Les raisons de ce choix étaient assez évidentes : il s’agissait de l’épicentre de la dernière Grande crise financière et l’Etat fédéral n’avait depuis lors jamais cessé d’accroître son niveau d’endettement (à l’instar en particulier des entreprises non-financières), sans compter le très mauvais souvenir qu’a laissé la réquisition de l’or des Américains par le président Roosevelt en 1933, et l’interdiction consécutive pour les citoyens américains de posséder de l’or physique jusqu’en 1975.
Bref, autant vous dire que j’ai été surpris de voir le pays de l’Oncle Sam figurer au menu des destinations où stocker son métal jaune dans la dernière édition du rapport IGWT.

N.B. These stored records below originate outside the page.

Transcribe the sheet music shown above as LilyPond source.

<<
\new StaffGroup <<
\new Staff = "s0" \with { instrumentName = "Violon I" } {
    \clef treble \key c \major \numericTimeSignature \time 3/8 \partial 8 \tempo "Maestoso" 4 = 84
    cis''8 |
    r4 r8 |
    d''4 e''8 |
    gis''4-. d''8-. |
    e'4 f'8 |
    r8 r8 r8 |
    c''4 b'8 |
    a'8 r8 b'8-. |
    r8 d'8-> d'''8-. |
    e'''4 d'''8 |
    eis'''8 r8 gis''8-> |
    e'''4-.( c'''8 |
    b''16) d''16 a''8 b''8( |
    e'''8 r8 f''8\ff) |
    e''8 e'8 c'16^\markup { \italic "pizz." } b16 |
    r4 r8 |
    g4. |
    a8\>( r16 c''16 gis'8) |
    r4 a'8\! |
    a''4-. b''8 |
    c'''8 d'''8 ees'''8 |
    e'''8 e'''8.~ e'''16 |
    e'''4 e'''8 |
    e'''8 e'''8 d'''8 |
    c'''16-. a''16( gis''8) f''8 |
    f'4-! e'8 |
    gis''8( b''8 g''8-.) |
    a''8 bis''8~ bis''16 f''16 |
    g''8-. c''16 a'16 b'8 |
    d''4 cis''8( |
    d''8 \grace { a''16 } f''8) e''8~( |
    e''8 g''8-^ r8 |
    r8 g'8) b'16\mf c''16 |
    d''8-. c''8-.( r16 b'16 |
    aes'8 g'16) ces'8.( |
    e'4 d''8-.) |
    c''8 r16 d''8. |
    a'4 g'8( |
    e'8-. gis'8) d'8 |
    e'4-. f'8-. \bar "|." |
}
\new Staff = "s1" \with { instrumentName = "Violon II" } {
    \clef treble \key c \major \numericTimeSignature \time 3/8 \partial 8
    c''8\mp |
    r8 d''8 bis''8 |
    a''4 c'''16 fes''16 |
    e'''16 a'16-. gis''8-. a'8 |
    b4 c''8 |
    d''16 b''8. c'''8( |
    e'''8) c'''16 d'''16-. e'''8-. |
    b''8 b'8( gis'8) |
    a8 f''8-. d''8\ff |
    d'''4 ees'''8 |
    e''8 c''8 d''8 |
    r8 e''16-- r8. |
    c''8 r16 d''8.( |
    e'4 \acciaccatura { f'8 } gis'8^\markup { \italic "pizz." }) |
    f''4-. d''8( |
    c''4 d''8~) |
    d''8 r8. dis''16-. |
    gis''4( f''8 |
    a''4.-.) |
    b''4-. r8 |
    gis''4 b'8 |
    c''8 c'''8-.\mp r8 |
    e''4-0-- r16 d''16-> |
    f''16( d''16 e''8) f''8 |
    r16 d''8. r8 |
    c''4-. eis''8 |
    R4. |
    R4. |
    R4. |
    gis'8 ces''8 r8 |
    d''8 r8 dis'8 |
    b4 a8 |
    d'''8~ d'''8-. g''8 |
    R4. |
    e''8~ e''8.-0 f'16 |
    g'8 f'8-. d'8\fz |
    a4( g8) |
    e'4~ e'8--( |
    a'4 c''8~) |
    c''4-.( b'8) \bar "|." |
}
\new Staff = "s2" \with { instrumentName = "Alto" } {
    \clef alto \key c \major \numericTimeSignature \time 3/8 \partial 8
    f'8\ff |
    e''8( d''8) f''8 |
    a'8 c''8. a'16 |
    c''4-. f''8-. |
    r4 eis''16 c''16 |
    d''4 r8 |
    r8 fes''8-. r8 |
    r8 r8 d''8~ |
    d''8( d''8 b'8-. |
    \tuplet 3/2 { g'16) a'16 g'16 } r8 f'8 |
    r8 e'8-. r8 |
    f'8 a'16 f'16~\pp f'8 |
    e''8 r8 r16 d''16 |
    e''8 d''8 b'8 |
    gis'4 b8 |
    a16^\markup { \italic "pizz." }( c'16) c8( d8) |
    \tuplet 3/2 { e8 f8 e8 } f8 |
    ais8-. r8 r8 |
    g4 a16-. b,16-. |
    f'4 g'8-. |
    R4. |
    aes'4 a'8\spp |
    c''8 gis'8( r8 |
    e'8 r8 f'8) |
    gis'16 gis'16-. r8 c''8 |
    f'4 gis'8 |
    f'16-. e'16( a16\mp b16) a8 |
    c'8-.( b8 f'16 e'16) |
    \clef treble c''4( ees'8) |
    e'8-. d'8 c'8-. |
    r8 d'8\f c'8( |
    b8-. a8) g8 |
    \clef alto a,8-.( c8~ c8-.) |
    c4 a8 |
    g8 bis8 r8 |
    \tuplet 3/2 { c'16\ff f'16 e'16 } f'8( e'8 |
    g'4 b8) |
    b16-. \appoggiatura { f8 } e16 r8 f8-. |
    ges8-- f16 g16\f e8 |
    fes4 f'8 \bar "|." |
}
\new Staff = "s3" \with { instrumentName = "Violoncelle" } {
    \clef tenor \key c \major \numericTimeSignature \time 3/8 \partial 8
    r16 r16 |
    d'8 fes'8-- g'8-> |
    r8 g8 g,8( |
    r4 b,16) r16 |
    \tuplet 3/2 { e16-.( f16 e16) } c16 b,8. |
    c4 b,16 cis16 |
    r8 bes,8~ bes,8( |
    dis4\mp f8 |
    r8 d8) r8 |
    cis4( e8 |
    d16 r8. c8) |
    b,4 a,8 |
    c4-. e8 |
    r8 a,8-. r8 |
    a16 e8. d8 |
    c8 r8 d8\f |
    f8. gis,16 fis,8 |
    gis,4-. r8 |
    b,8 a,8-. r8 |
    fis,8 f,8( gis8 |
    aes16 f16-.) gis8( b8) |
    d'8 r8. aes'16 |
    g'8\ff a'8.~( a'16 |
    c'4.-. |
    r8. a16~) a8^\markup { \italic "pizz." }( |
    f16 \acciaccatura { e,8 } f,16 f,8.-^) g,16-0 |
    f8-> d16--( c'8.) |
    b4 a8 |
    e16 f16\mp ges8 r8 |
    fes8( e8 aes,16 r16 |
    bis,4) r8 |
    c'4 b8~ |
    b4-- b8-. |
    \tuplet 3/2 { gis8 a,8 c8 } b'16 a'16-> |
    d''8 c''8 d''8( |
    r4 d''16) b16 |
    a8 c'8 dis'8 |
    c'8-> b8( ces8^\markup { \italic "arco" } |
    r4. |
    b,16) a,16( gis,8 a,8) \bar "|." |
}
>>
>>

Spoiler : S&V ne disent pas que du bien des Etats-Unis, mais ils remettent un certain nombre de pendules à l’heure.
Les deux Autrichiens commencent par rappeler que le succès américain repose sur sa Constitution de 1787, laquelle « consacre les libertés individuelles et limite les pouvoirs du gouvernement », soulignent S&V.
Le contrat social américain a en effet joué un rôle majeur dans le fait que les Etats-Unis sont devenus une nation bardée de superlatifs : « elle possède la plus grande économie au monde, elle domine la recherche scientifique et elle est, de loin, la première puissance militaire au monde », comme le rappellent S&V.